→ What the exercise asks
Every line below from the one containing "#### Enunciado 3: Visualización" through the one containing "- **Foto de" must be transcribed exactly. Omit all lines outside that stretch.

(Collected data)

=== Begin Enclosure ===

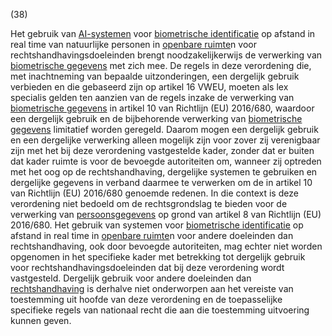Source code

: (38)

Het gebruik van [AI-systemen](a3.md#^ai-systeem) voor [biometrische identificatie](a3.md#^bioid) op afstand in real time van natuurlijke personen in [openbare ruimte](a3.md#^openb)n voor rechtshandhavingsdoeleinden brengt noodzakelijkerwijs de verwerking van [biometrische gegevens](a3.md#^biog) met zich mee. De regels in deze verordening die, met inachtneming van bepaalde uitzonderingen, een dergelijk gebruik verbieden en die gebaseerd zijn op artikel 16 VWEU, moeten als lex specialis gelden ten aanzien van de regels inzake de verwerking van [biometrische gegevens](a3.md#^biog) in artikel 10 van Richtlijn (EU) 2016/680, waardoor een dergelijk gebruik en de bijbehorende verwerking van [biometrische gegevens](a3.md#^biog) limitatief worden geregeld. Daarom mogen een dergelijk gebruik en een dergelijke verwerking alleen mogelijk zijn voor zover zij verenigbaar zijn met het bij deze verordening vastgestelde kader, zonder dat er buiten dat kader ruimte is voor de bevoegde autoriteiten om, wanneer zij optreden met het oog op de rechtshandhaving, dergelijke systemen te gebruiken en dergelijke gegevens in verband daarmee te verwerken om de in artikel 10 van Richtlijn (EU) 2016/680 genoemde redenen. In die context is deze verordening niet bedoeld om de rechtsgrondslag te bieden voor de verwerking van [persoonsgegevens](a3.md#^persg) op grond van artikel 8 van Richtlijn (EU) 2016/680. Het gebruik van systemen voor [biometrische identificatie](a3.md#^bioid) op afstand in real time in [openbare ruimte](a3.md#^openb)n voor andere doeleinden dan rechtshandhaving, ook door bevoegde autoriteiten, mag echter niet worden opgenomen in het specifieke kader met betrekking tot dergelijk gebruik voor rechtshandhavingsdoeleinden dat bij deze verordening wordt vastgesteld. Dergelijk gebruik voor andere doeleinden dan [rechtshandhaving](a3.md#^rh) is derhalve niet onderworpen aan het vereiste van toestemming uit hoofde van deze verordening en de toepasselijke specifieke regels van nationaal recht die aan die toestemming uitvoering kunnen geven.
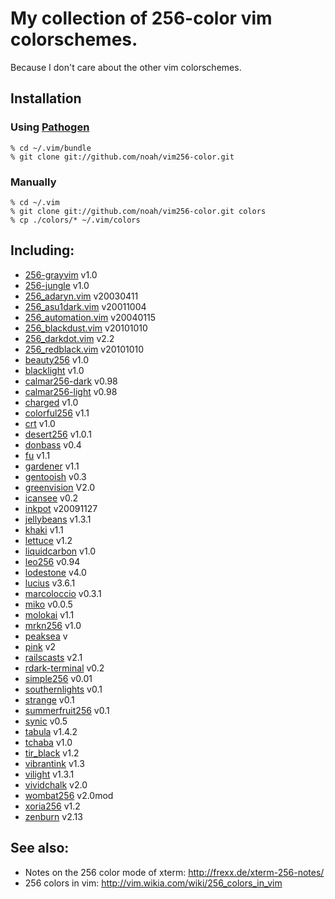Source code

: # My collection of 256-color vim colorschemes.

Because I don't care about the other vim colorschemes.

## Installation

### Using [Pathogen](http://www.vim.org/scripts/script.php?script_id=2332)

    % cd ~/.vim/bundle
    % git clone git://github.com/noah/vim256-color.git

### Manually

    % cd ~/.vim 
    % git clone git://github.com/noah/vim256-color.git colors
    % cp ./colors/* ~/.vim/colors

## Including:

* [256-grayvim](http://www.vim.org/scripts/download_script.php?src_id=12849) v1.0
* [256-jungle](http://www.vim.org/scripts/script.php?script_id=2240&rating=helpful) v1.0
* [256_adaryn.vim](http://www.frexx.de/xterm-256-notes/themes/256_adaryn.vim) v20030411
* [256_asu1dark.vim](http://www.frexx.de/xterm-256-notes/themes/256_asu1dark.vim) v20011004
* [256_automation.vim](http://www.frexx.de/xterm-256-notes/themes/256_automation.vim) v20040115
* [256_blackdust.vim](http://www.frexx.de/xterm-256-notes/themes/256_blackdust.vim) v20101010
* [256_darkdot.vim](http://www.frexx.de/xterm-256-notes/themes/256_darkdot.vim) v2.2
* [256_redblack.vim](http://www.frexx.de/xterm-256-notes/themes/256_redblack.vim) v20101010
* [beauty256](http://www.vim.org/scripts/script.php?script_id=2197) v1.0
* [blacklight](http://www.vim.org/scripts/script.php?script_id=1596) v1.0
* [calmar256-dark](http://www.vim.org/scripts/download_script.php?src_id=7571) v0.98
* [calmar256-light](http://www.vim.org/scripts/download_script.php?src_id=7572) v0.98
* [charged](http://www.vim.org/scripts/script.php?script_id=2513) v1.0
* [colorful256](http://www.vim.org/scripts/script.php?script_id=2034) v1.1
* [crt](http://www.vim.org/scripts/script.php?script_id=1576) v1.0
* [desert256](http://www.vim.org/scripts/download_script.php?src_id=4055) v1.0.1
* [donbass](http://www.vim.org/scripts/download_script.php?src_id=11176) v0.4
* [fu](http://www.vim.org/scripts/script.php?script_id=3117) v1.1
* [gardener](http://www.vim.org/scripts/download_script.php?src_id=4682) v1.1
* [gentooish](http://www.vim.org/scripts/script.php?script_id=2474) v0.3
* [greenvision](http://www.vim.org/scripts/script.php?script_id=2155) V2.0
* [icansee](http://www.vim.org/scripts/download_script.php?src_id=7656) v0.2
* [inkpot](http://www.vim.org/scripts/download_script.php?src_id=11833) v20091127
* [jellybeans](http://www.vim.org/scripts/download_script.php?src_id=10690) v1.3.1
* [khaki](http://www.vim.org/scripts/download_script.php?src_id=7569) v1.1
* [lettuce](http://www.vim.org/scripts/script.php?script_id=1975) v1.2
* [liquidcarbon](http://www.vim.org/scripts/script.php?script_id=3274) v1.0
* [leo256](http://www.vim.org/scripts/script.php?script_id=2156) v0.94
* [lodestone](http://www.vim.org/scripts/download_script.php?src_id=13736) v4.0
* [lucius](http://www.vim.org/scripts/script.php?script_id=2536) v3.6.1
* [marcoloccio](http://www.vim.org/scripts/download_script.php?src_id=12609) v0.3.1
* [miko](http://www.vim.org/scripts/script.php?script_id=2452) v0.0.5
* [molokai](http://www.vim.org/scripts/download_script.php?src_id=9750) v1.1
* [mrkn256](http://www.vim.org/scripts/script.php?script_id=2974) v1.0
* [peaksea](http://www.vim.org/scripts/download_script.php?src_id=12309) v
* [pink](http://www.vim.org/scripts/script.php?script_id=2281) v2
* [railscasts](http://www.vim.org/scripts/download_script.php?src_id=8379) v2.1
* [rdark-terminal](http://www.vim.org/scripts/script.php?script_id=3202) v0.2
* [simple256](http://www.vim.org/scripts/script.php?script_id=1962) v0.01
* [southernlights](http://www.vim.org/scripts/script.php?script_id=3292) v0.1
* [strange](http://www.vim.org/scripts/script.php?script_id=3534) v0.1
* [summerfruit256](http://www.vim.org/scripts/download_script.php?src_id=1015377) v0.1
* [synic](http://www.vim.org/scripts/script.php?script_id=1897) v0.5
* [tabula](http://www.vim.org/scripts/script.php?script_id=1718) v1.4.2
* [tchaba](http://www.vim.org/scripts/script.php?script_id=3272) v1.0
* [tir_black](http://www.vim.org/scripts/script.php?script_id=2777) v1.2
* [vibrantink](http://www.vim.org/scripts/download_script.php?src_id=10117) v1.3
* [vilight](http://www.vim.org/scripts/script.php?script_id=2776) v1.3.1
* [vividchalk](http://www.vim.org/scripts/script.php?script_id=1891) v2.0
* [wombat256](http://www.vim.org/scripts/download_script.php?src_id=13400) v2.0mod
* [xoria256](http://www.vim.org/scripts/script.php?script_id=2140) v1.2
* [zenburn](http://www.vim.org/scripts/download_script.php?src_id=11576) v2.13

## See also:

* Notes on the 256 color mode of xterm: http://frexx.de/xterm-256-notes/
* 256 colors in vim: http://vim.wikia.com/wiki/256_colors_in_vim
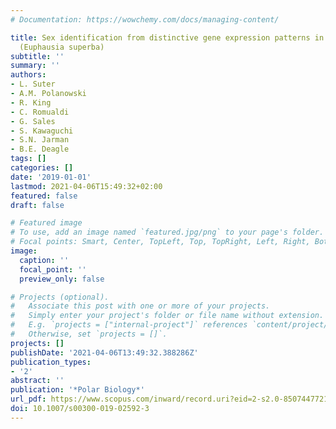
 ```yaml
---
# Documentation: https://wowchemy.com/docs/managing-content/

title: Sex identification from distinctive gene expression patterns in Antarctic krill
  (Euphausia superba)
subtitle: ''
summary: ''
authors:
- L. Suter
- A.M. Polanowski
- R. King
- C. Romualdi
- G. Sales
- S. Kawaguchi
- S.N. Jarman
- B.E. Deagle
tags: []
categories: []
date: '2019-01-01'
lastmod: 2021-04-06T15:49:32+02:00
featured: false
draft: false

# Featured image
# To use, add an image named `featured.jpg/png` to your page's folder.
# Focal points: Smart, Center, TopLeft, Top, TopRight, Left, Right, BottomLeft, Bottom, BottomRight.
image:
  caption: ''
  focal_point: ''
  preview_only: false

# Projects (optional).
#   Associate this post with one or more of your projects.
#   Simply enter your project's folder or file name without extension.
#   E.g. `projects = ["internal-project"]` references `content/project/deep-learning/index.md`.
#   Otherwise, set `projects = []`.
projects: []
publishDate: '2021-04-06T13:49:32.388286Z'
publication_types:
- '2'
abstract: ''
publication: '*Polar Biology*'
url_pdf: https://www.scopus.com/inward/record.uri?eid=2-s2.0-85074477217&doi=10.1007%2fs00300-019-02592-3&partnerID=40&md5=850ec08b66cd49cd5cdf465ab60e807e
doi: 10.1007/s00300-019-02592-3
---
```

=== End Enclosure ===
=== Begin Enclosure ===

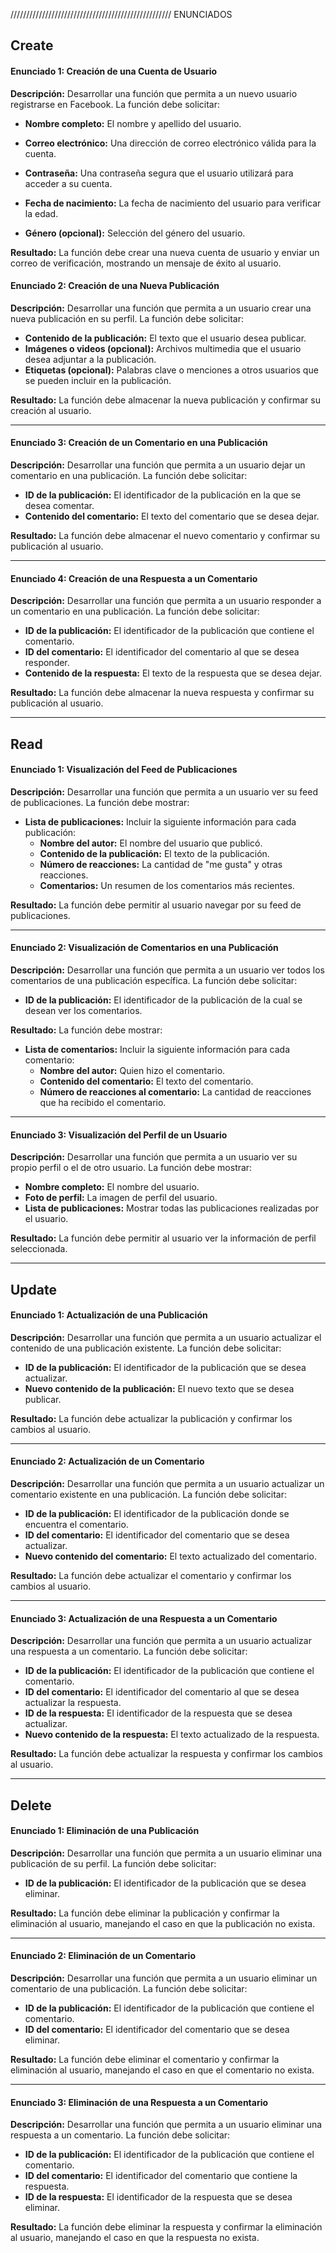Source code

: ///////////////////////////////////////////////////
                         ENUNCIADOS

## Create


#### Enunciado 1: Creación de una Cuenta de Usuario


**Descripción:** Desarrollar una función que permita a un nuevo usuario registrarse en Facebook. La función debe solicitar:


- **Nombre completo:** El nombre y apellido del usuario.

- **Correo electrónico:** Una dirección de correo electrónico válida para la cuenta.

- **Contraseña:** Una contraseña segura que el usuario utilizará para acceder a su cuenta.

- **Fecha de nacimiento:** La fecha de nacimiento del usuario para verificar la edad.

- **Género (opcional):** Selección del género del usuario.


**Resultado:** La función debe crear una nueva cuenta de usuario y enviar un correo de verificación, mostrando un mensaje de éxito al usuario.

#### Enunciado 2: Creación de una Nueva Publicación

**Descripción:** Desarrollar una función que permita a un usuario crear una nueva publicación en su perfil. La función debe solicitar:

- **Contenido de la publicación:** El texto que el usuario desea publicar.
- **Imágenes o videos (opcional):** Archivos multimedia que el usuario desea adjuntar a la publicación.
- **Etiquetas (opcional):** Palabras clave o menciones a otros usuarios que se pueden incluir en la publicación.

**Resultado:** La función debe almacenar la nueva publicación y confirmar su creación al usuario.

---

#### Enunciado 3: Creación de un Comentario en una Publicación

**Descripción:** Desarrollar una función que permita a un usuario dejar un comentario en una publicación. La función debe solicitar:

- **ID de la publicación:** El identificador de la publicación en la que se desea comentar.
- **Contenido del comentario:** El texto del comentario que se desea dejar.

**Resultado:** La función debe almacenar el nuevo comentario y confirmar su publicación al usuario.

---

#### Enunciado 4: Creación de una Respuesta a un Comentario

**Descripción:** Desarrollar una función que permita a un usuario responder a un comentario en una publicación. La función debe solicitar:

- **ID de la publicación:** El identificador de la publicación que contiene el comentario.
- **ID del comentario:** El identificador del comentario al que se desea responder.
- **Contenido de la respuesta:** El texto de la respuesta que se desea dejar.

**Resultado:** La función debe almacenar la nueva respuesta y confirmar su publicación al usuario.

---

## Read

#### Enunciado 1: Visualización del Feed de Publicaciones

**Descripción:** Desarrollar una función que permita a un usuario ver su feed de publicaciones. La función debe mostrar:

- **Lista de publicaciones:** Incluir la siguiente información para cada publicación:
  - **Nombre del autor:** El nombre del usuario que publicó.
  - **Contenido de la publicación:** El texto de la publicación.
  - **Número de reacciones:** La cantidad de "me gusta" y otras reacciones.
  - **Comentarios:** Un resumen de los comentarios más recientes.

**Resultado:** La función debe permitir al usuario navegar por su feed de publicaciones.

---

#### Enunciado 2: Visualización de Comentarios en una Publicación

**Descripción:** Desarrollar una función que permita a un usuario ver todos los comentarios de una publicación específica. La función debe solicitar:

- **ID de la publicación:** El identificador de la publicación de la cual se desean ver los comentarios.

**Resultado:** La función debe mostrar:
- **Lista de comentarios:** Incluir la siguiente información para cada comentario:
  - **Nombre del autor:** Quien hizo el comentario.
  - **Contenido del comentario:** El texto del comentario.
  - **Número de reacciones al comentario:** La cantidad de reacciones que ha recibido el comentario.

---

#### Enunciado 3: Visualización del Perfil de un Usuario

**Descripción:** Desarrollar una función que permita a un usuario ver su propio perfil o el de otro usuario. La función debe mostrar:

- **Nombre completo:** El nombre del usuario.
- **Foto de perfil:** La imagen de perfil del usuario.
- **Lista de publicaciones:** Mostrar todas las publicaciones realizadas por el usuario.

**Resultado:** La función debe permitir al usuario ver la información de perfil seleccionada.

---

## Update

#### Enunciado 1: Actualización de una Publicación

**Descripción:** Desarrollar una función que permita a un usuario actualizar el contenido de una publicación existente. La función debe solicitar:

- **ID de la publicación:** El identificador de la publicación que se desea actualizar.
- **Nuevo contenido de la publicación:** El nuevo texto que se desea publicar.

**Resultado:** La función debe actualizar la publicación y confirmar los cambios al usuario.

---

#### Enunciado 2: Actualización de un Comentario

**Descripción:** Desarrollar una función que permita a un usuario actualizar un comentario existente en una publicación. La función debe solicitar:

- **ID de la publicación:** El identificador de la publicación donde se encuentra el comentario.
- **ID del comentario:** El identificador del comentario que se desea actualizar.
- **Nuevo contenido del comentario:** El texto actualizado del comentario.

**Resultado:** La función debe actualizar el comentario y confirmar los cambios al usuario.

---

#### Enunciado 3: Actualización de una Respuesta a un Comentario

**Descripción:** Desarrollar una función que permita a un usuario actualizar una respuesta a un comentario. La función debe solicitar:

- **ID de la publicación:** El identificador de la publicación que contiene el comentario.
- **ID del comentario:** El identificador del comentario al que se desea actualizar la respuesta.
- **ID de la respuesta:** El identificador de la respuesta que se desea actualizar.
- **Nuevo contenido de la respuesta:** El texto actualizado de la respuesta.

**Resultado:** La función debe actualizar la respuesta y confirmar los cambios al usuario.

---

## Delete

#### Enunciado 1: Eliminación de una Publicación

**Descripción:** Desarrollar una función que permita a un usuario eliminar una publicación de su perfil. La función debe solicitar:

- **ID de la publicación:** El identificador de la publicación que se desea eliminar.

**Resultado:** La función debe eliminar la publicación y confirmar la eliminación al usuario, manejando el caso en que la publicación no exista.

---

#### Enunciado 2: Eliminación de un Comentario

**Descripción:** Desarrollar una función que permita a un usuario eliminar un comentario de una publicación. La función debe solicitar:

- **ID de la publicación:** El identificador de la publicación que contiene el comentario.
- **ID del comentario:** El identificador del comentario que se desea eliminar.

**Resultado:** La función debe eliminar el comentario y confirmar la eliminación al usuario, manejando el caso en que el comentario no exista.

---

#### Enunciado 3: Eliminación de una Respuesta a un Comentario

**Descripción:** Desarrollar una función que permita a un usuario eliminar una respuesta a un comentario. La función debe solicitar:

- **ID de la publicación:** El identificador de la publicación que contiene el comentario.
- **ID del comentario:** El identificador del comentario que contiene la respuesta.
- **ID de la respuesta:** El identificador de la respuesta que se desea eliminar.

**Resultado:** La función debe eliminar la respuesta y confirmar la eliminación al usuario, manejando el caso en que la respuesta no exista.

=== End Enclosure ===

→ Task solution
#### Enunciado 3: Visualización del Perfil de un Usuario

**Descripción:** Desarrollar una función que permita a un usuario ver su propio perfil o el de otro usuario. La función debe mostrar:

- **Nombre completo:** El nombre del usuario.
- **Foto de perfil:** La imagen de perfil del usuario.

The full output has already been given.